Required work>
Transcribe the records exactly. Pictures do not belong in the transcription.
⟨
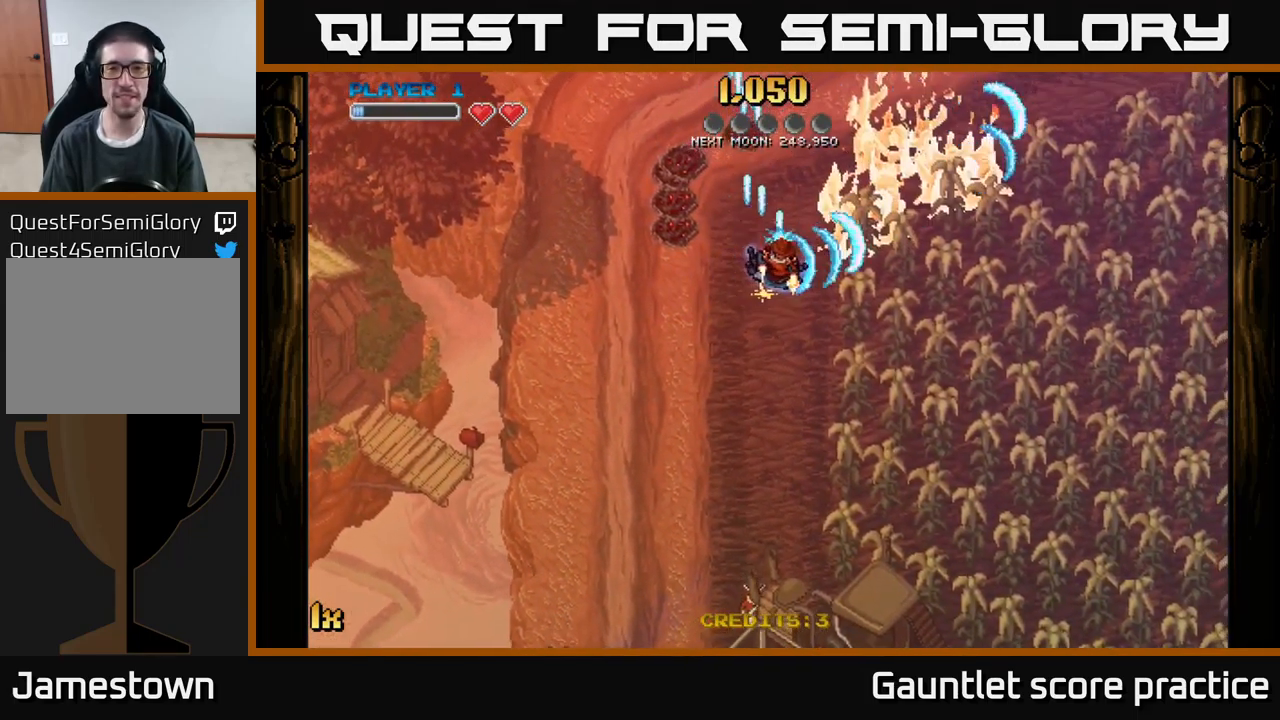
{"buttons": ["A"], "left_stick": "up-left", "events": [[17, "X", "up"], [134, "left_stick", "up-left"]]}
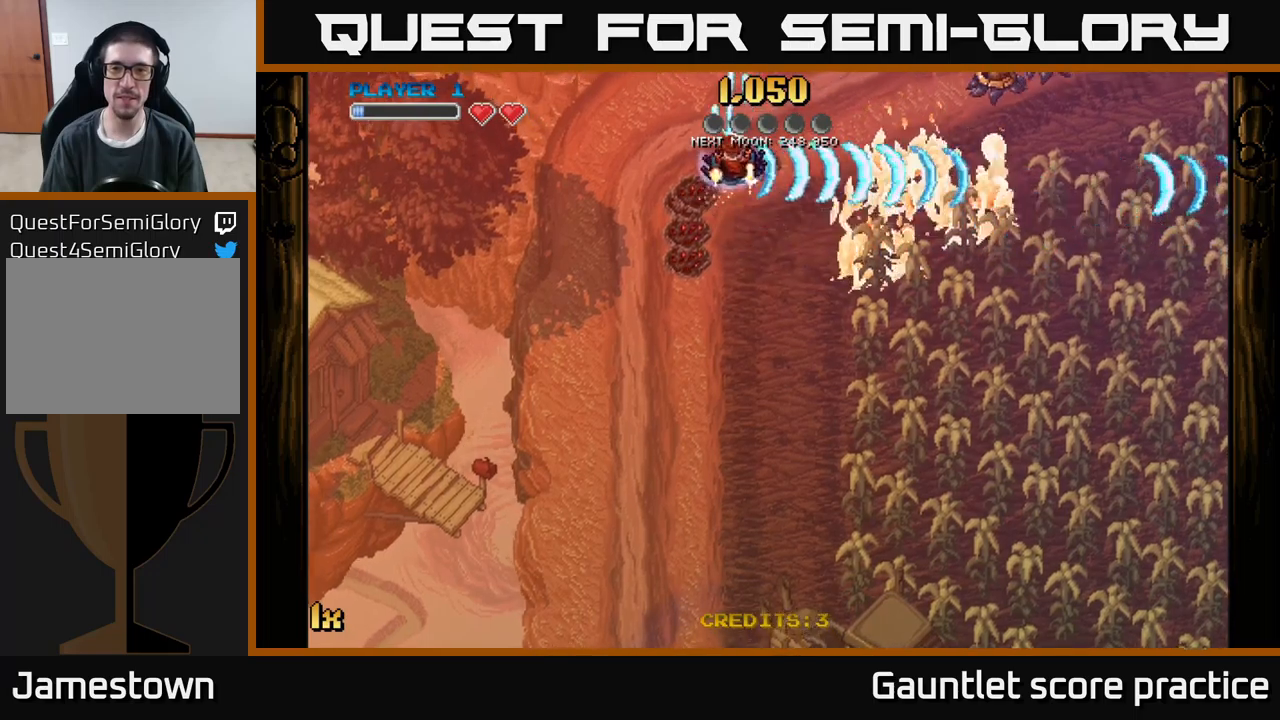
{"buttons": ["A"], "left_stick": "down-right", "events": [[50, "left_stick", "up-right"], [66, "X", "down"], [250, "X", "up"], [283, "left_stick", "right"], [400, "left_stick", "down-right"]]}
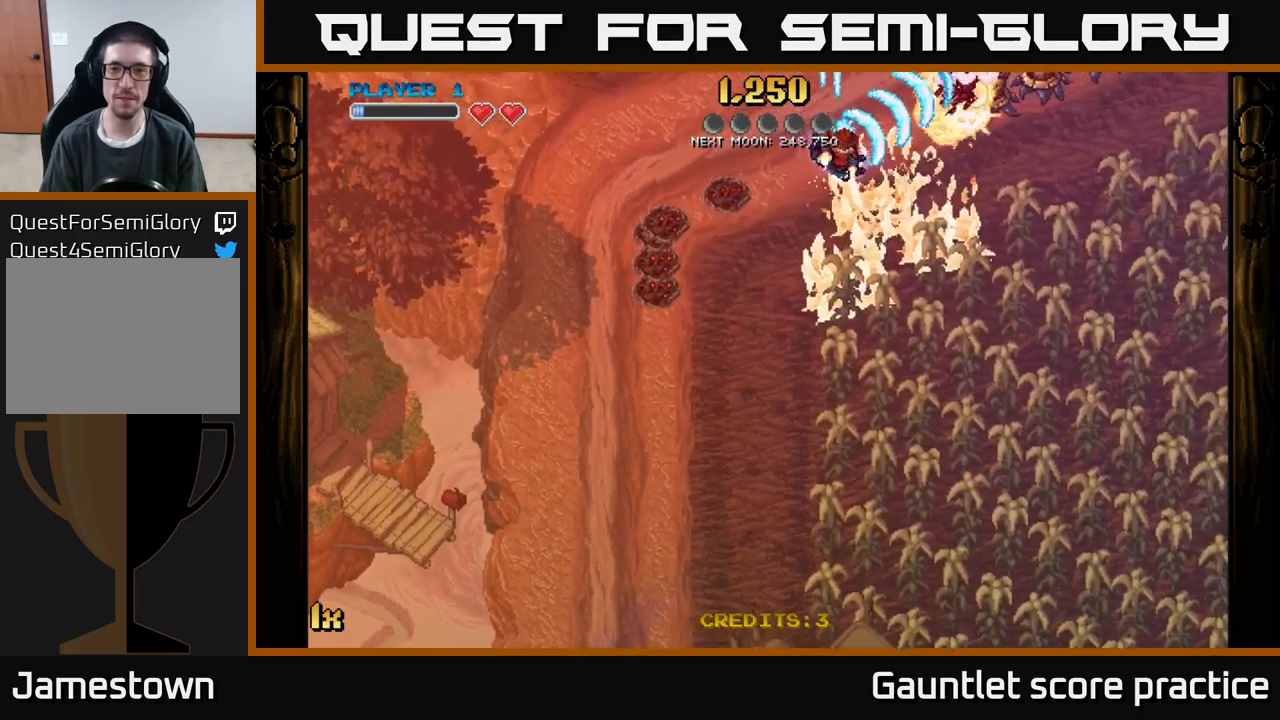
{"buttons": ["A"], "left_stick": "down-left", "events": [[33, "left_stick", "down"], [133, "left_stick", "down-left"]]}
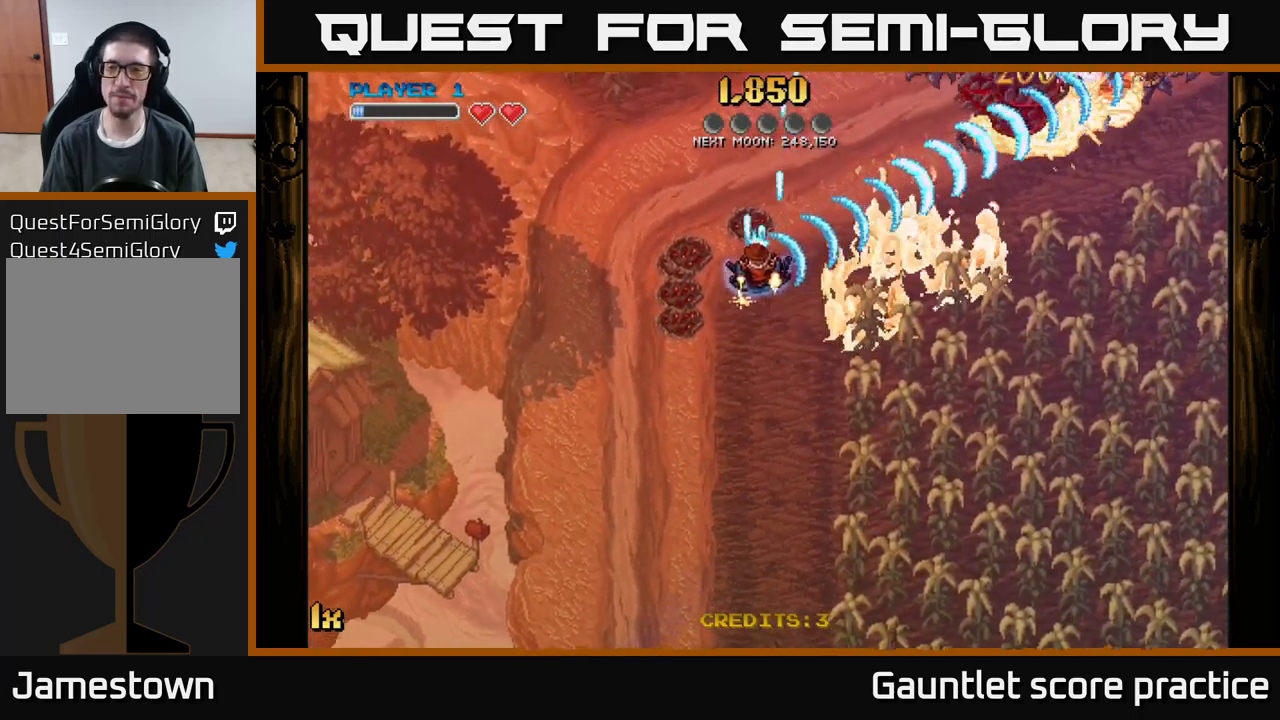
{"buttons": ["A"], "left_stick": "down-right", "events": [[66, "left_stick", "up-left"], [133, "left_stick", "up"], [350, "left_stick", "right"], [416, "left_stick", "down-right"]]}
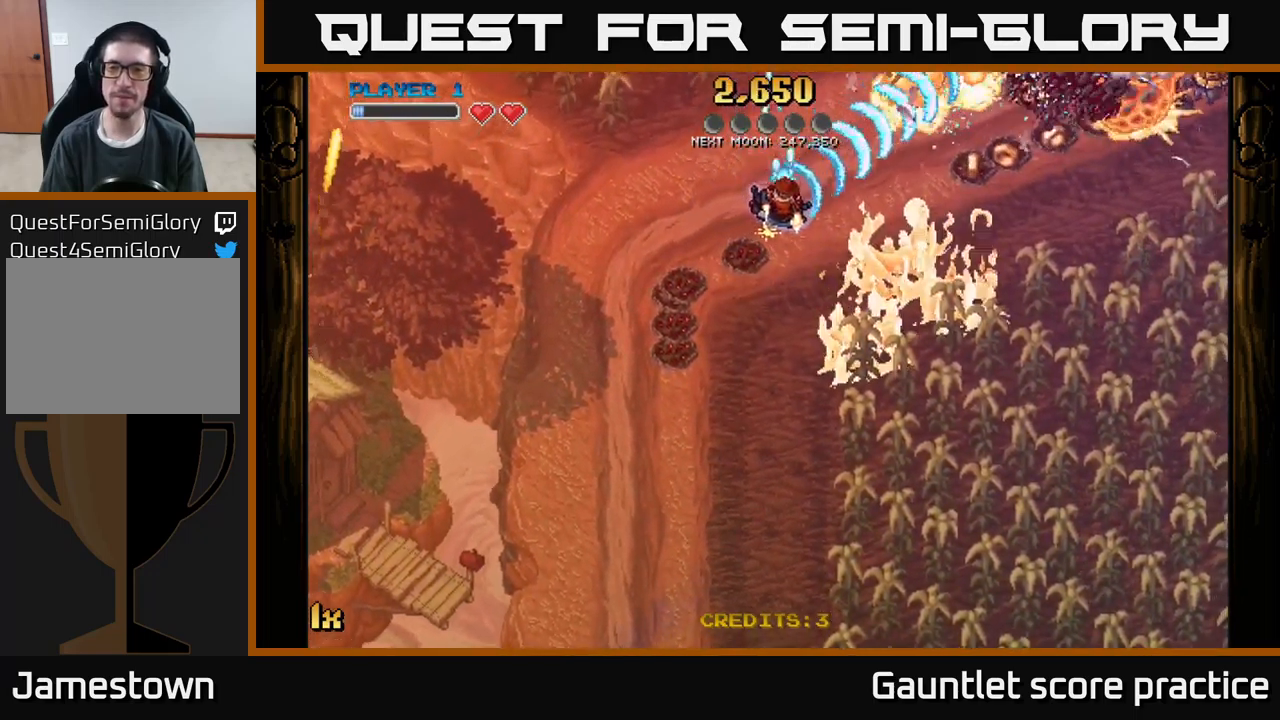
{"buttons": ["A"], "left_stick": "up", "events": [[150, "left_stick", "down"], [500, "left_stick", "up"]]}
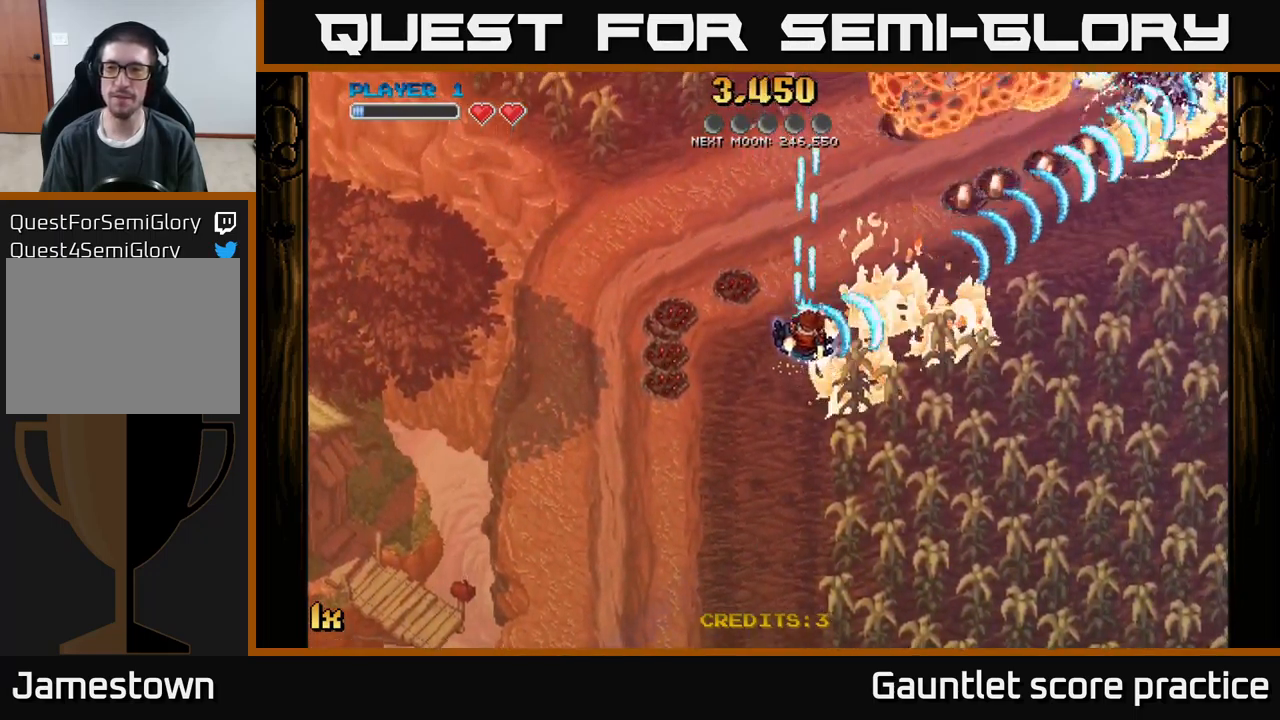
{"buttons": ["A"], "left_stick": "right", "events": [[500, "left_stick", "right"]]}
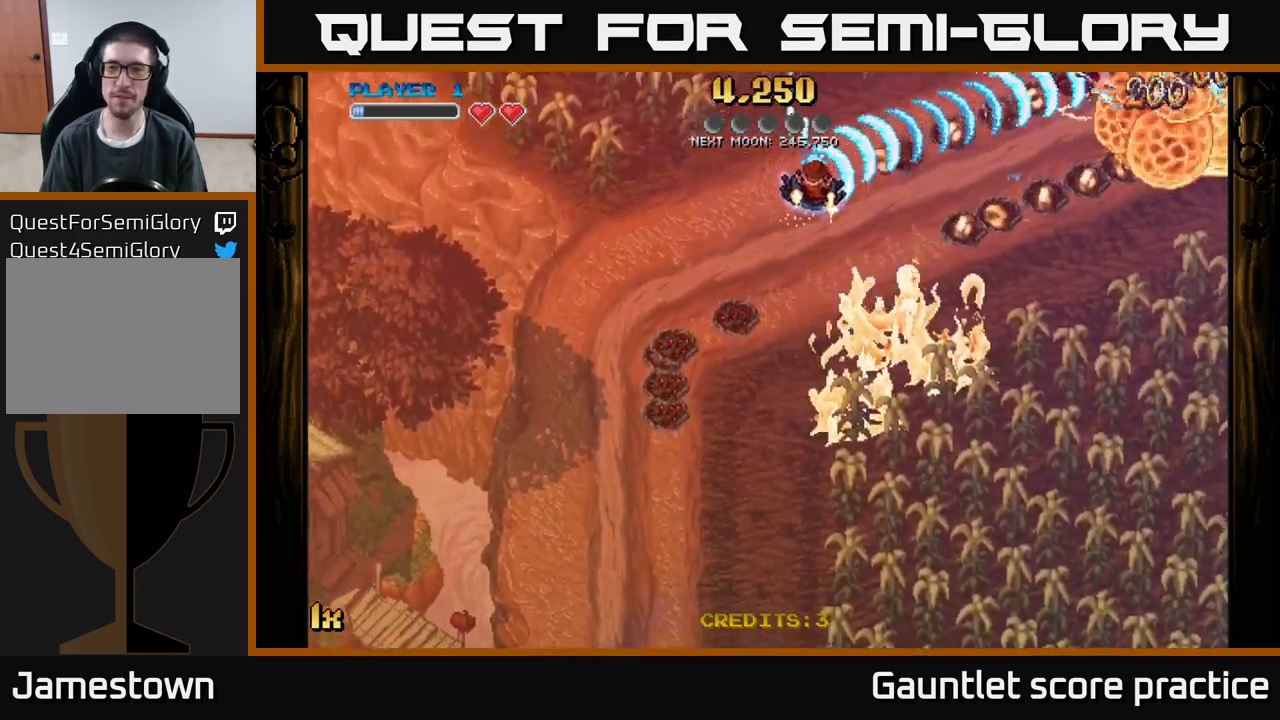
{"buttons": ["A"], "left_stick": "down-right", "events": [[16, "left_stick", "down-right"], [116, "left_stick", "down"], [416, "left_stick", "down-right"]]}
⟩
Task response>
{"buttons": ["A"], "left_stick": "up-left", "events": [[17, "X", "up"], [134, "left_stick", "up-left"]]}
{"buttons": ["A"], "left_stick": "down-right", "events": [[50, "left_stick", "up-right"], [66, "X", "down"], [250, "X", "up"], [283, "left_stick", "right"], [400, "left_stick", "down-right"]]}
{"buttons": ["A"], "left_stick": "down-left", "events": [[33, "left_stick", "down"], [133, "left_stick", "down-left"]]}
{"buttons": ["A"], "left_stick": "down-right", "events": [[66, "left_stick", "up-left"], [133, "left_stick", "up"], [350, "left_stick", "right"], [416, "left_stick", "down-right"]]}
{"buttons": ["A"], "left_stick": "up", "events": [[150, "left_stick", "down"], [500, "left_stick", "up"]]}
{"buttons": ["A"], "left_stick": "right", "events": [[500, "left_stick", "right"]]}
{"buttons": ["A"], "left_stick": "down-right", "events": [[16, "left_stick", "down-right"], [116, "left_stick", "down"], [416, "left_stick", "down-right"]]}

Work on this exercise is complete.